*WHAT TO DO*
Line by line, please look for the word "Browns" in the following records, then copy each line you find it in.

** INFORMATION PROVIDED follows **

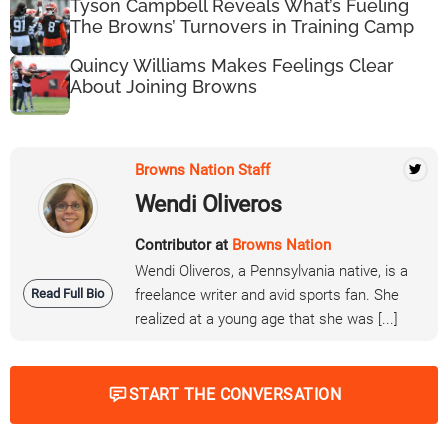
Tyson Campbell Reveals What’s Fueling
The Browns’ Turnovers in Training Camp
Quincy Williams Makes Feelings Clear
About Joining Browns
Browns Nation Staff
Wendi Oliveros
Contributor at
Browns Nation
Wendi Oliveros, a Pennsylvania native, is a
Read Full Bio
freelance writer and avid sports fan. She
realized at a young age that she was [...]
START THE CONVERSATION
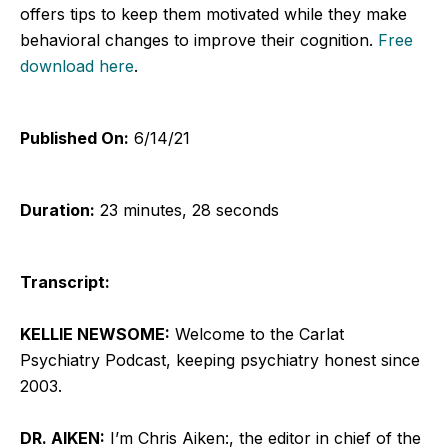
offers tips to keep them motivated while they make
behavioral changes to improve their cognition.
Free
download here
.
Published On:
6/14/21
Duration:
23 minutes, 28 seconds
Transcript:
KELLIE NEWSOME:
Welcome to the Carlat
Psychiatry Podcast, keeping psychiatry honest since
2003.
DR. AIKEN:
I’m Chris Aiken:, the editor in chief of the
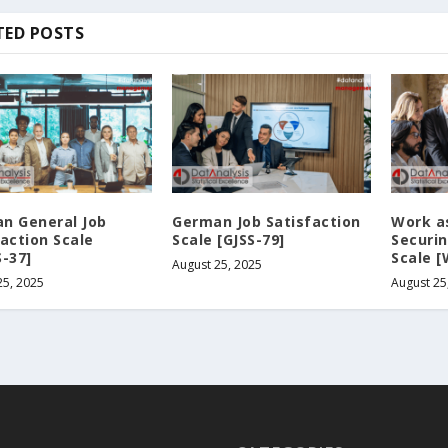
TED POSTS
n General Job
German Job Satisfaction
Work a
faction Scale
Scale [GJSS-79]
Securin
S-37]
Scale 
August 25, 2025
25, 2025
August 25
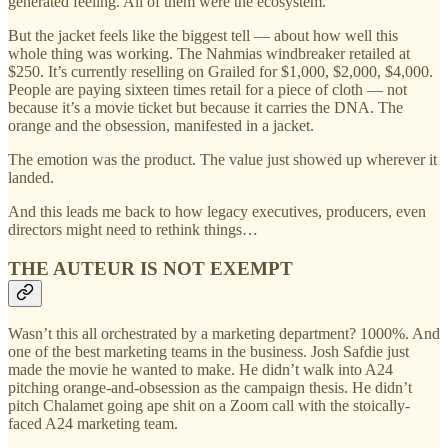
generated feeling. All of them were the ecosystem.
But the jacket feels like the biggest tell — about how well this
whole thing was working. The Nahmias windbreaker retailed at
$250. It’s currently reselling on Grailed for $1,000, $2,000, $4,000.
People are paying sixteen times retail for a piece of cloth — not
because it’s a movie ticket but because it carries the DNA. The
orange and the obsession, manifested in a jacket.
The emotion was the product. The value just showed up wherever it
landed.
And this leads me back to how legacy executives, producers, even
directors might need to rethink things…
THE AUTEUR IS NOT EXEMPT
Wasn’t this all orchestrated by a marketing department? 1000%. And
one of the best marketing teams in the business. Josh Safdie just
made the movie he wanted to make. He didn’t walk into A24
pitching orange-and-obsession as the campaign thesis. He didn’t
pitch Chalamet going ape shit on a Zoom call with the stoically-
faced A24 marketing team.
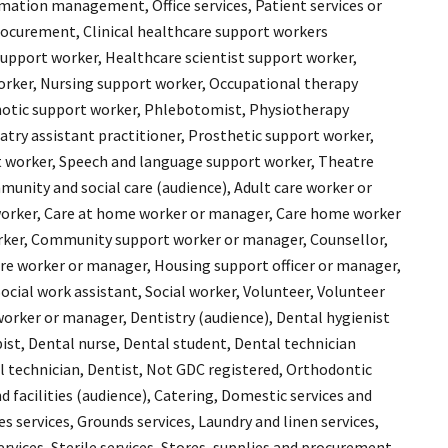
ation management, Office services, Patient services or
ocurement, Clinical healthcare support workers
 support worker, Healthcare scientist support worker,
rker, Nursing support worker, Occupational therapy
hotic support worker, Phlebotomist, Physiotherapy
atry assistant practitioner, Prosthetic support worker,
 worker, Speech and language support worker, Theatre
unity and social care (audience), Adult care worker or
orker, Care at home worker or manager, Care home worker
rker, Community support worker or manager, Counsellor,
care worker or manager, Housing support officer or manager,
ocial work assistant, Social worker, Volunteer, Volunteer
worker or manager, Dentistry (audience), Dental hygienist
ist, Dental nurse, Dental student, Dental technician
al technician, Dentist, Not GDC registered, Orthodontic
d facilities (audience), Catering, Domestic services and
 services, Grounds services, Laundry and linen services,
ervices, Sterile services, Stores, supplies and procurement,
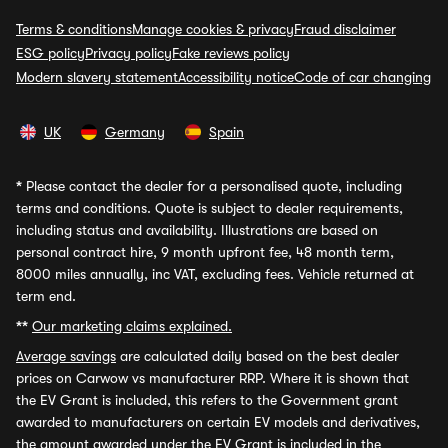
Terms & conditions
Manage cookies & privacy
Fraud disclaimer
ESG policy
Privacy policy
Fake reviews policy
Modern slavery statement
Accessibility notice
Code of car changing
UK
Germany
Spain
*
Please contact the dealer for a personalised quote, including
terms and conditions. Quote is subject to dealer requirements,
including status and availability. Illustrations are based on
personal contract hire, 9 month upfront fee, 48 month term,
8000 miles annually, inc VAT, excluding fees. Vehicle returned at
term end.
**
Our marketing claims explained.
Average savings
are calculated daily based on the best dealer
prices on Carwow vs manufacturer RRP. Where it is shown that
the EV Grant is included, this refers to the Government grant
awarded to manufacturers on certain EV models and derivatives,
the amount awarded under the EV Grant is included in the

** End of INFORMATION PROVIDED **

*WORKED SOLUTION*
The Browns’ Turnovers in Training Camp
About Joining Browns
Browns Nation Staff
Browns Nation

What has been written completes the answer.